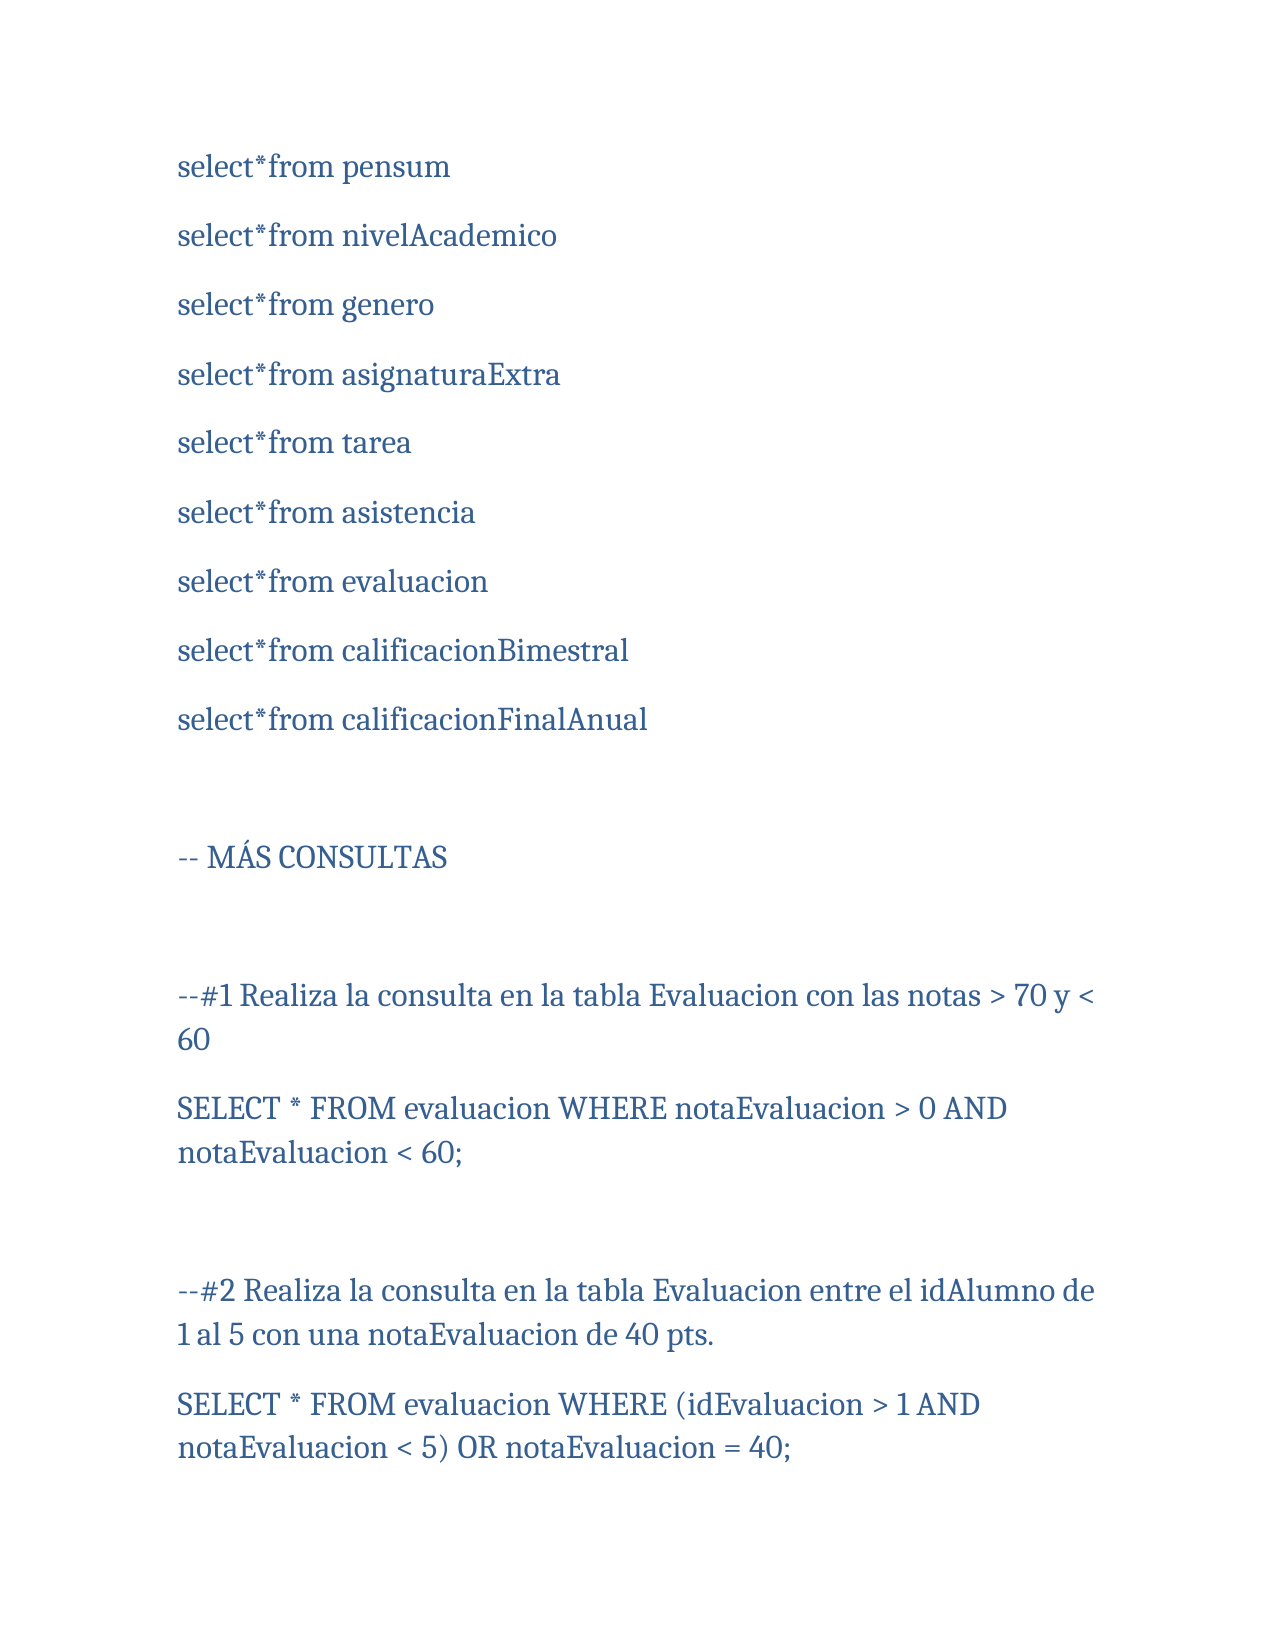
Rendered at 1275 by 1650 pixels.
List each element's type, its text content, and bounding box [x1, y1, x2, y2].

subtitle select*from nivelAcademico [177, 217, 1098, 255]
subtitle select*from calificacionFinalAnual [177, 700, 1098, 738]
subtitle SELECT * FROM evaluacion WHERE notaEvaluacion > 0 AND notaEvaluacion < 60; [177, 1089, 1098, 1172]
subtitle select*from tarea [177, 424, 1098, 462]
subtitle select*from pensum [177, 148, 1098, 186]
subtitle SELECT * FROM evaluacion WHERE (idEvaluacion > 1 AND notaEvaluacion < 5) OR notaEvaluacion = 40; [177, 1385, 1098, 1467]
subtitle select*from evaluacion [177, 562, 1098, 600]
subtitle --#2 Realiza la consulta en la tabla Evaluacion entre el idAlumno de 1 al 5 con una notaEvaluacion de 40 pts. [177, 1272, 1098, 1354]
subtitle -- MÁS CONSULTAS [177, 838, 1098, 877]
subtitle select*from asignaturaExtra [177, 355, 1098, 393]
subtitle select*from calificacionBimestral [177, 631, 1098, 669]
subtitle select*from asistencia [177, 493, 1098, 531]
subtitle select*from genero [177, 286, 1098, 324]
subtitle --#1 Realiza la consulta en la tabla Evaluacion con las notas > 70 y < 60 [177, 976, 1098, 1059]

* Requirement
Your reply is the full set of entries reproduced exactly, with images omitted.

* Exercise answer
Rendered at 1275 by 1650 pixels.
List each element's type, its text content, and bounding box [x1, y1, x2, y2].

subtitle select*from nivelAcademico [177, 217, 1098, 255]
subtitle select*from calificacionFinalAnual [177, 700, 1098, 738]
subtitle SELECT * FROM evaluacion WHERE notaEvaluacion > 0 AND notaEvaluacion < 60; [177, 1089, 1098, 1172]
subtitle select*from tarea [177, 424, 1098, 462]
subtitle select*from pensum [177, 148, 1098, 186]
subtitle SELECT * FROM evaluacion WHERE (idEvaluacion > 1 AND notaEvaluacion < 5) OR notaEvaluacion = 40; [177, 1385, 1098, 1467]
subtitle select*from evaluacion [177, 562, 1098, 600]
subtitle --#2 Realiza la consulta en la tabla Evaluacion entre el idAlumno de 1 al 5 con una notaEvaluacion de 40 pts. [177, 1272, 1098, 1354]
subtitle -- MÁS CONSULTAS [177, 838, 1098, 877]
subtitle select*from asignaturaExtra [177, 355, 1098, 393]
subtitle select*from calificacionBimestral [177, 631, 1098, 669]
subtitle select*from asistencia [177, 493, 1098, 531]
subtitle select*from genero [177, 286, 1098, 324]
subtitle --#1 Realiza la consulta en la tabla Evaluacion con las notas > 70 y < 60 [177, 976, 1098, 1059]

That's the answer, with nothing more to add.